Yağ Embolisi Sendromu
Travma nedeniyle dolaşıma giren yağ damlacıklarının akciğerlerin küçük damarlarını tıkamasıdır. Çok kez femur veya tibia kemiklerinin kırılması sonucu oluşur. Diğer embolilerde olduğu gibi çok kez gözden kaçarlar, teşhis edilmezler. Örneğin eksternal kalp masajı yapılan vakaların %80’inin otopsisinde akciğer yağ embolisi görülmüştür.
Travmadan bir iki gün sonra öksürük, dispne, hemoptizi, plevra ağrısı, ateş, taşikardi, yaş ve kuru railer, frotman gibi klinik belirtiler oluşur. Bazı vakalarda kalp yetersizliği, syanoz ve dolaşım şoku ile belirlenen akut kor pulmonale izlenir. Diğer organların emboli belirtileri kardiyopulmoner semptomlardan sonra görülür. Konfüzyon, bilinç kaybı, delirium ve koma gibi serebral belirtiler ve deride peteşiler başlıca sistemik belirtilerdir. Bir hastada travmadan bir iki gün sonra kardiyopulmoner, serebral ve deri belirtileri oluşursa yağ embolisi için patognomonik bir triad’dır. İdrarda yağ damlacıkları bulunabilir, bu takdirde hastalık tanısı kesinleşir.
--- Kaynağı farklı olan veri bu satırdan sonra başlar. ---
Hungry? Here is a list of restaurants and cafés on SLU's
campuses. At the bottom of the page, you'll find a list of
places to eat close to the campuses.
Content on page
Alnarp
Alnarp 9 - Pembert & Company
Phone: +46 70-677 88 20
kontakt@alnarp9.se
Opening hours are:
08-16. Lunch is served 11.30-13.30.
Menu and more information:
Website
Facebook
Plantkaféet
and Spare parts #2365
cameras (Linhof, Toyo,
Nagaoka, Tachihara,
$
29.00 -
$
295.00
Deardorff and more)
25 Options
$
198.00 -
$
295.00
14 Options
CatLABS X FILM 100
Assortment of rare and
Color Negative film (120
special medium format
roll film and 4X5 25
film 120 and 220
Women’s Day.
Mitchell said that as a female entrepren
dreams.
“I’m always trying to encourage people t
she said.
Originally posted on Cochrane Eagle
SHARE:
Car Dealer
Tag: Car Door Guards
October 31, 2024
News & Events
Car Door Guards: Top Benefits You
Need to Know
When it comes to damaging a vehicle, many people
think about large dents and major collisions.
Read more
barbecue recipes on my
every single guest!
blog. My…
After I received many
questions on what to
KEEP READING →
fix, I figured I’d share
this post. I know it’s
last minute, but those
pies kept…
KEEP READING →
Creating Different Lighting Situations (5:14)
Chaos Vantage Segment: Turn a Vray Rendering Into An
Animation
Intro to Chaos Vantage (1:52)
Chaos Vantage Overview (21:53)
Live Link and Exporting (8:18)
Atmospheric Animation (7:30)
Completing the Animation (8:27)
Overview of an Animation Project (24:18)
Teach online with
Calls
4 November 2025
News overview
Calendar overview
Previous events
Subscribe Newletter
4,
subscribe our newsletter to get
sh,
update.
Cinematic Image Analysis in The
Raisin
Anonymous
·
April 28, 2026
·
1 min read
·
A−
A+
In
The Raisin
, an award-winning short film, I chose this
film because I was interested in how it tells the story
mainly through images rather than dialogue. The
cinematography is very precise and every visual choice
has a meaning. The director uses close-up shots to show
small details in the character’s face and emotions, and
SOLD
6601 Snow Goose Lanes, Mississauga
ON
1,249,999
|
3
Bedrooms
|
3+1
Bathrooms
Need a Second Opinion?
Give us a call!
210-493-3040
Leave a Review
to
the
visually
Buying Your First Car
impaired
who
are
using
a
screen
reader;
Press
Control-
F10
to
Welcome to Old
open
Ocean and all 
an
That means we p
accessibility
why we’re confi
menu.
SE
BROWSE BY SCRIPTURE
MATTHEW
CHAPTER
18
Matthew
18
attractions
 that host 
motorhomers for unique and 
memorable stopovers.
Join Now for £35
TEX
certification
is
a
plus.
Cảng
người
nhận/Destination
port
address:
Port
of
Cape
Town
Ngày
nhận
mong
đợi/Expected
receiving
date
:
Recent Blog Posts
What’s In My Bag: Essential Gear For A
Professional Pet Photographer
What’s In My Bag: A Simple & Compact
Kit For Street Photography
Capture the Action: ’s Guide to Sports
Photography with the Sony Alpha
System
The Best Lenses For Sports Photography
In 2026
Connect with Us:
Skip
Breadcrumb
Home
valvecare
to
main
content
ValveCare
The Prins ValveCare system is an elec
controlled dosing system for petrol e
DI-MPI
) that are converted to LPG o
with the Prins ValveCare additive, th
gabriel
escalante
Akciğer radyografisinde alveoler ödem sonucu yaygın bilateral konso-idasyon vardır. Konsolidasyon akciğer periferinde daha çoktur. Tabanlarda yoğunlaşma kardiyak kökenli akciğer ödeminden daha belirgindir. Akciğer yağ embolisi vakalarında kalp genişlemesi, venöz hipertansiyon veya perivasküler interstisiyel ödem yoktur. Bu bulgular pulmoner ödemin kardiyak kökenli olmadığını kanıtlar. Klinik belirtiler ve radyolojik anormallikler travmadan bir iki gün sonra oluşur ve 1-4 haftada kaybolurlar.